The incidental willow is what she would remember,
bare like a silver brooch on a sky of foxfur
during the winters of famine and deportations.
She wished she had something more cheerful to show them:
a list of the flowering shrubs in a city park,
lovers and toddlers asprawl behind rosebushes;
workers with mallets indulging in horseplay
while knocking partitions of sheetrock to splinters:
energy’s avatars, feminine, masculine.
Forehead against the cold pane, she would always be
ten-and-a-half years older than the century.
*
She remembered Mother reading them Nekrasov
as they ate sardines with white cheese and tomatoes
while sun set late on the same seacoast where Tomis
had sheltered and repelled an exiled poet.
She would eat the same briny cheese in the heat of Tashkent
waiting for news from re-named Leningrad.
*
It had pleasured her, a language which incised
choreographed chance encounters, almost-uttered
words, eye-contact, electricity
of an evaded touch: she wrote about
brief summers, solitude’s inebriation
in the dusk that fell at almost midnight.
(Louise Labé in a less clement climate,
with electricity and indoor plumbing.)
She and her friends and lovers chiselled lyrics
until the decade (what did they think of revolution?)

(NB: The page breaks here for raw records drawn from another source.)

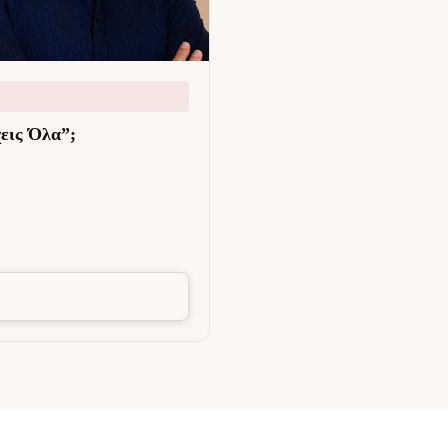
εις Όλα”;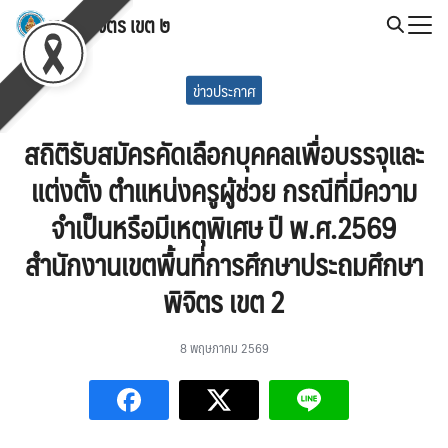
Skip
สพป.พิจิตร เขต ๒
to
Search
content
for:
ข่าวประกาศ
สถิติรับสมัครคัดเลือกบุคคลเพื่อบรรจุและ
แต่งตั้ง ตำแหน่งครูผู้ช่วย กรณีที่มีความ
จำเป็นหรือมีเหตุพิเศษ ปี พ.ศ.2569
สำนักงานเขตพื้นที่การศึกษาประถมศึกษา
พิจิตร เขต 2
8 พฤษภาคม 2569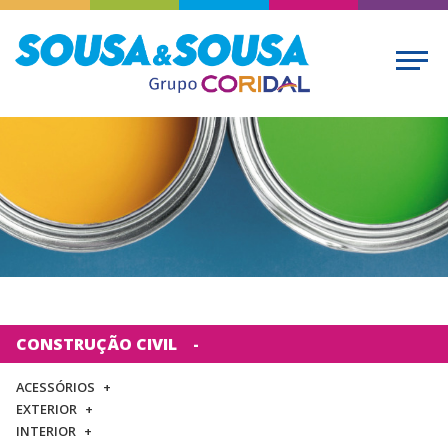
CONSTRUÇÃO CIVIL
ACESSÓRIOS
EXTERIOR
INTERIOR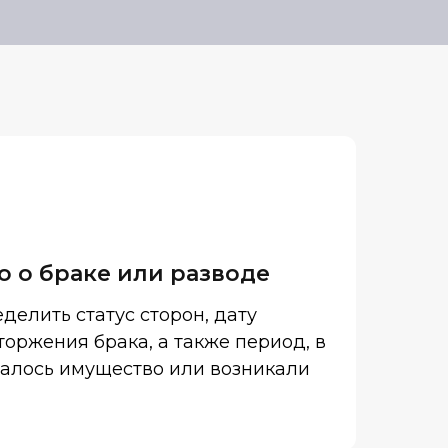
о о браке или разводе
делить статус сторон, дату
оржения брака, а также период, в
алось имущество или возникали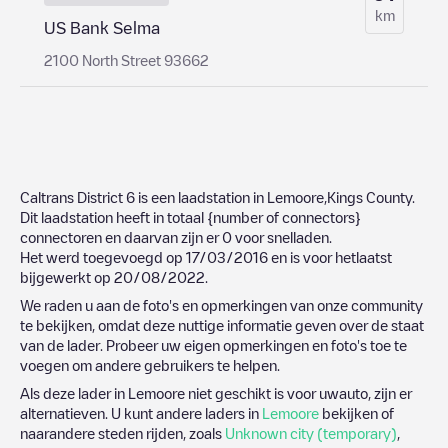
km
US Bank Selma
2100 North Street 93662
Caltrans District 6
is een laadstation in
Lemoore
,
Kings County
.
Dit laadstation heeft in totaal
{number of connectors}
connectoren en daarvan zijn er
0
voor snelladen.
Het werd toegevoegd op
17/03/2016
en is voor hetlaatst
bijgewerkt op
20/08/2022
.
We raden u aan de foto's en opmerkingen van onze community
te bekijken, omdat deze nuttige informatie geven over de staat
van de lader. Probeer uw eigen opmerkingen en foto's toe te
voegen om andere gebruikers te helpen.
Als deze lader in
Lemoore
niet geschikt is voor uwauto, zijn er
alternatieven. U kunt andere laders in
Lemoore
bekijken of
naarandere steden rijden, zoals
Unknown city (temporary)
,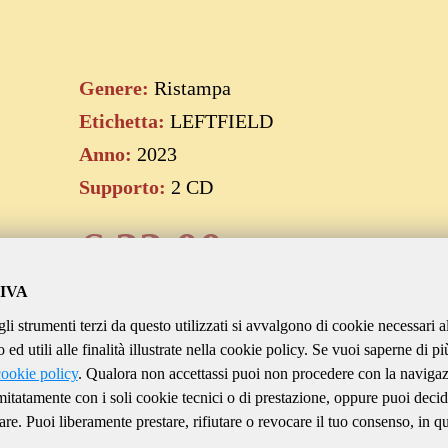
Genere:
Ristampa
Etichetta:
LEFTFIELD
Anno:
2023
Supporto:
2 CD
€
22.00
IVA
gli strumenti terzi da questo utilizzati si avvalgono di cookie necessari a
Aggiungi al carrello
ed utili alle finalità illustrate nella cookie policy. Se vuoi saperne di pi
cookie policy
. Qualora non accettassi puoi non procedere con la naviga
imitatamente con i soli cookie tecnici o di prestazione, oppure puoi decid
are. Puoi liberamente prestare, rifiutare o revocare il tuo consenso, in qu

caught up with them, the elegant companions,
and set them to a different exercise.
*
(Which travelling companions would you pick?
Who would have chosen to endure Céline?
Pasternak wrote a paean to Stalin;
Donne, for Pascal, would be a heretic.)
*
Something held her back from choosing exile
when the exacting enterprise went rotten.

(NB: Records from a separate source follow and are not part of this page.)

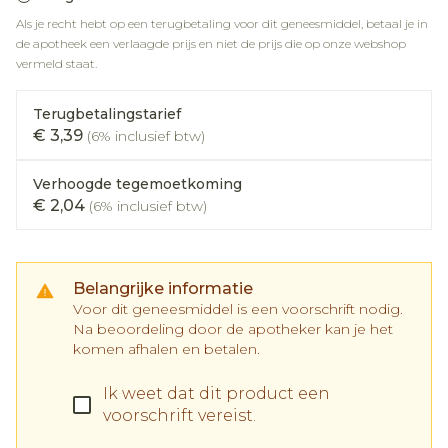
Als je recht hebt op een terugbetaling voor dit geneesmiddel, betaal je in
de apotheek een verlaagde prijs en niet de prijs die op onze webshop
vermeld staat.
Terugbetalingstarief
€ 3,39
(6% inclusief btw)
Verhoogde tegemoetkoming
€ 2,04
(6% inclusief btw)
Belangrijke informatie
Voor dit geneesmiddel is een voorschrift nodig.
Na beoordeling door de apotheker kan je het
komen afhalen en betalen.
Ik weet dat dit product een
voorschrift vereist.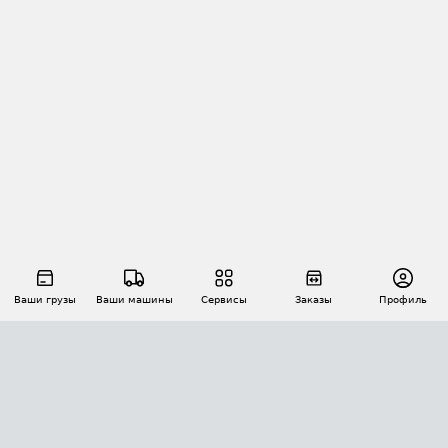
Ваши грузы
Ваши машины
Сервисы
Заказы
Профиль
АВТОМАТИЗАЦИЯ ПЕРЕВОЗОК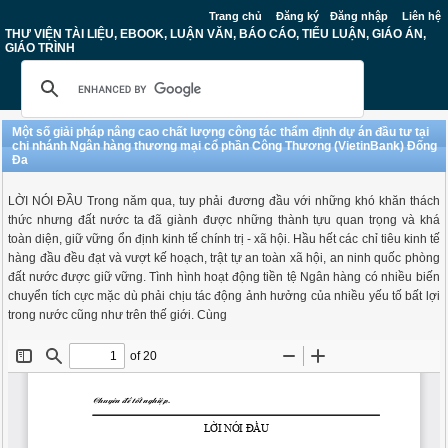
Trang chủ
Đăng ký
Đăng nhập
Liên hệ
THƯ VIỆN TÀI LIỆU, EBOOK, LUẬN VĂN, BÁO CÁO, TIỂU LUẬN, GIÁO ÁN,
GIÁO TRÌNH
Một số giải pháp nâng cao chất lượng công tác thẩm định dự án đầu tư tại
chi nhánh Ngân hàng thương mại cổ phần Công Thương (VietinBank) Đống
Đa
LỜI NÓI ĐẦU Trong năm qua, tuy phải đương đầu với những khó khăn thách
thức nhưng đất nước ta đã giành được những thành tựu quan trọng và khá
toàn diện, giữ vững ổn định kinh tế chính trị - xã hội. Hầu hết các chỉ tiêu kinh tế
hàng đầu đều đạt và vượt kế hoạch, trật tự an toàn xã hội, an ninh quốc phòng
đất nước được giữ vững. Tình hình hoạt động tiền tệ Ngân hàng có nhiều biến
chuyển tích cực mặc dù phải chịu tác động ảnh hưởng của nhiều yếu tố bất lợi
trong nước cũng như trên thế giới. Cùng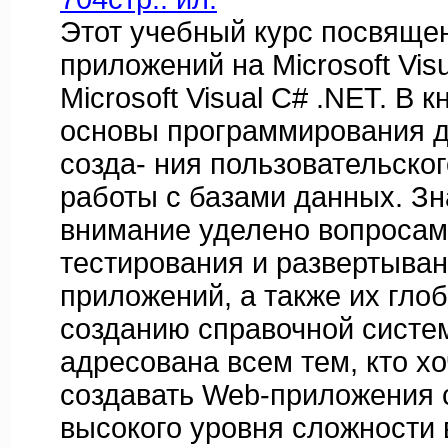
Этот учебный курс посвяще
приложений на Microsoft Visu
Microsoft Visual C# .NET. В 
основы программирования 
созда- ния пользовательско
работы с базами данных. З
внимание уделено вопросам
тестирования и развертыва
приложений, а также их гло
созданию справочной систе
адресована всем тем, кто хо
создавать Web-приложения 
высокого уровня сложности в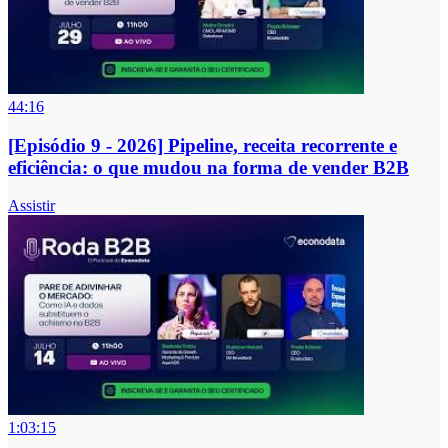
44:16
[Episódio 9 - 2026] Pipeline, receita recorrente e
eficiência: o que mudou na forma de vender B2B
Assistir
1:03:15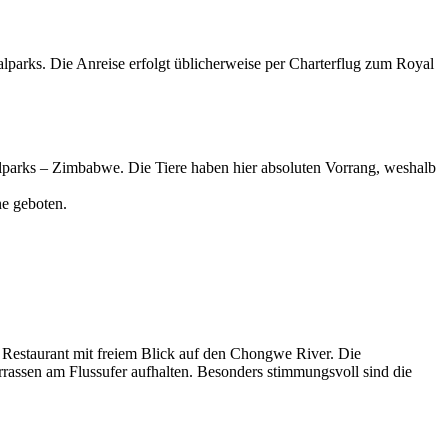
lparks. Die Anreise erfolgt üblicherweise per Charterflug zum Royal
parks – Zimbabwe. Die Tiere haben hier absoluten Vorrang, weshalb
ne geboten.
d Restaurant mit freiem Blick auf den Chongwe River. Die
rrassen am Flussufer aufhalten. Besonders stimmungsvoll sind die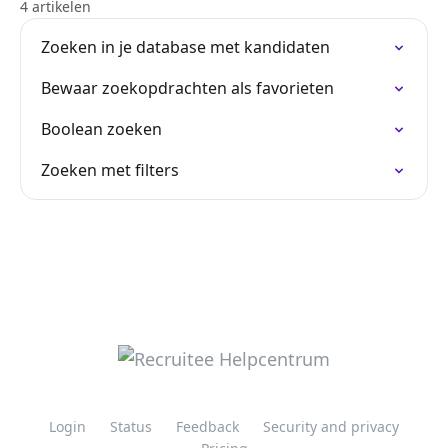
4 artikelen
Zoeken in je database met kandidaten
Bewaar zoekopdrachten als favorieten
Boolean zoeken
Zoeken met filters
Login
Status
Feedback
Security and privacy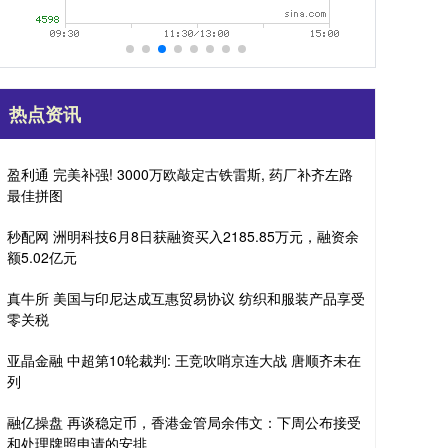
热点资讯
盈利通 完美补强! 3000万欧敲定古铁雷斯, 药厂补齐左路
最佳拼图
秒配网 洲明科技6月8日获融资买入2185.85万元，融资余
额5.02亿元
真牛所 美国与印尼达成互惠贸易协议 纺织和服装产品享受
零关税
亚晶金融 中超第10轮裁判: 王竞吹哨京连大战 唐顺齐未在
列
融亿操盘 再谈稳定币，香港金管局余伟文：下周公布接受
和处理牌照申请的安排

Russia was not her motherland: it was St Petersburg,
the birch-lined corridors of Tsarskoye Selo -
but she was not retained by bark-scales spreading
up her limbs, with a god’s breath in her ears: there
were her threatened friends, her son in prison
(who would not understand her coded letters
or what had held her back from choosing exile
after she did the paperwork to place him
in the Russian Gymnasium in Paris
the year his father met a firing squad;
and Marina - who would not live long -
wrote, she would meet them at the train station).
Tinned fish, gas rings, staggering armchairs, stained toilets
- mass graves of compromising manuscripts.

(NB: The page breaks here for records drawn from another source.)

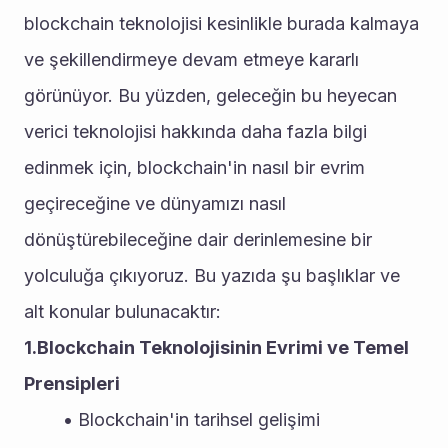
blockchain teknolojisi kesinlikle burada kalmaya 
ve şekillendirmeye devam etmeye kararlı 
görünüyor. Bu yüzden, geleceğin bu heyecan 
verici teknolojisi hakkında daha fazla bilgi 
edinmek için, blockchain'in nasıl bir evrim 
geçireceğine ve dünyamızı nasıl 
dönüştürebileceğine dair derinlemesine bir 
yolculuğa çıkıyoruz. Bu yazıda şu başlıklar ve 
alt konular bulunacaktır:
1.Blockchain Teknolojisinin Evrimi ve Temel 
Prensipleri
Blockchain'in tarihsel gelişimi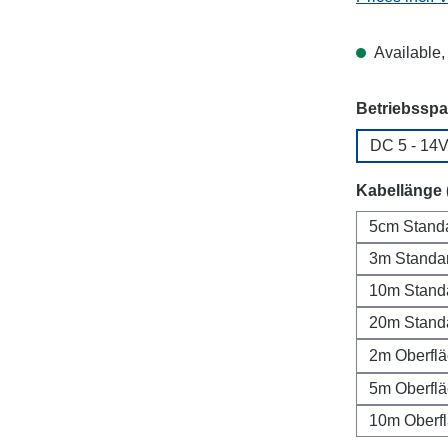
Available, 
Select
Betriebssp
DC 5 - 14
Select
Kabellänge 
5cm Stand
3m Standa
10m Stand
20m Stand
2m Oberfl
5m Oberfl
10m Oberf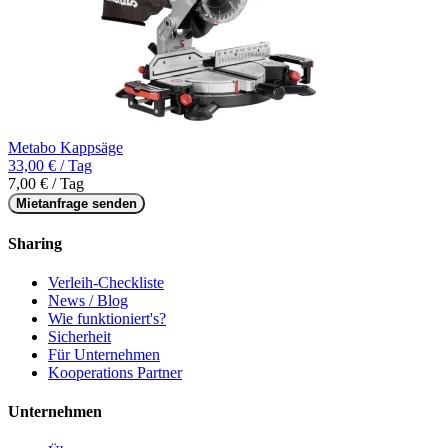
Metabo Kappsäge
33,00 € / Tag
7,00 € / Tag
Mietanfrage senden
Sharing
Verleih-Checkliste
News / Blog
Wie funktioniert's?
Sicherheit
Für Unternehmen
Kooperations Partner
Unternehmen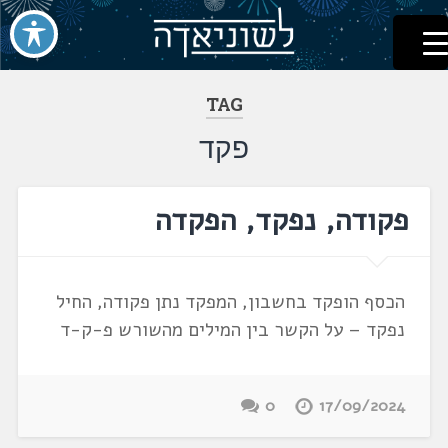
לשוניאדה
עברית. לשון. שפה
דלג
לתוכן
TAG
פקד
פקודה, נפקד, הפקדה
הכסף הופקד בחשבון, המפקד נתן פקודה, החיל
נפקד – על הקשר בין המילים מהשורש פ-ק-ד
0
17/09/2024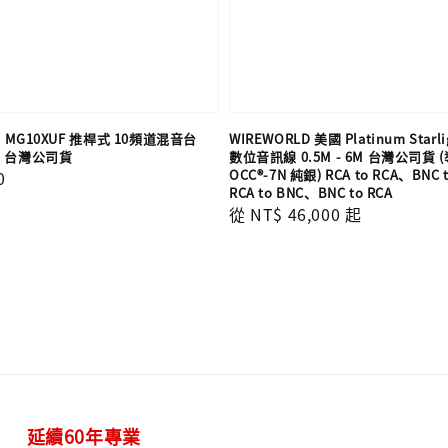
葉 MG10XUF 推桿式 10頻道混音台
WIREWORLD 美國 Platinum Starli
 台灣公司貨
數位音訊線 0.5M - 6M 台灣公司貨
OCC®-7N 純銀) RCA to RCA、BNC 
0
RCA to BNC、BNC to RCA
Regular
從
NT$ 46,000
起
price
延續60年專業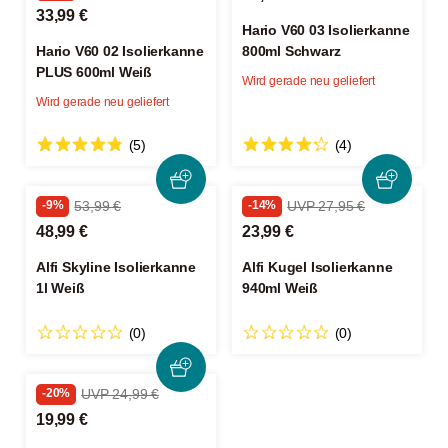
33,99 €
Hario V60 03 Isolierkanne
Hario V60 02 Isolierkanne
800ml Schwarz
PLUS 600ml Weiß
Wird gerade neu geliefert
Wird gerade neu geliefert
(5)
(4)
-9%
53,99 €
-14%
UVP 27,95 €
48,99 €
23,99 €
Alfi Skyline Isolierkanne
Alfi Kugel Isolierkanne
1l Weiß
940ml Weiß
(0)
(0)
-20%
UVP 24,99 €
19,99 €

Was her exigent Muse the despised dictator
who censored, exiled, starved, imprisoned, murdered,
hurting the prodigy of birch and willow
into her late genius of débridement?
‘Submissive to you ? You must be out of your mind…’
*
How could she imagine, the ‘gay little sinner', up
daybreak to dawn, the exactions of history ?
City rerouted for transit to labour camps,
first husband shot in prison, their son in prison,
then in a labour camp, on the front, then still in prison.
She, over fifty, grown aquiline, vigilant,
larger than life, ‘casta diva’, her arias
camouflaged witness, evoking the dailiness
veiled in translation or foreign geographies.
Can you, yourself, in your eyrie, imagine it
while an empire's gearshifts creak behind you?
*
She made her despair the Virgin's or Cleopatra's
- under the circumstances, not outrageous.
She would write in praise of peace brought by the tyrant
if her lines might evoke an adjective passed down
from underling to underling until
some hungry guard unlocked a door… It didn’t
happen. Her son called her superficial.
Larger than life, with all her flaws apparent
she rolled on the floor and howled in indignation,
more like the peasant she had come to resemble
than Anna Comnena or Cleopatra
or the ikon of words who was asked by other women
at the prison wall ‘Can you describe this?’
*
Once, in a youthful funk, she had made a poem of
her son (then just four) at her churchyard graveside
unable to resurrect his flighty mother
except to the balance sheet of her defections.
She was alone, and he was alive, in prison.
The impatient butterfly of Tsarskoye Selo
a solid matron, stood below the frozen
walls, with her permitted package, like the others -
whether they had been doting or neglectful mothers.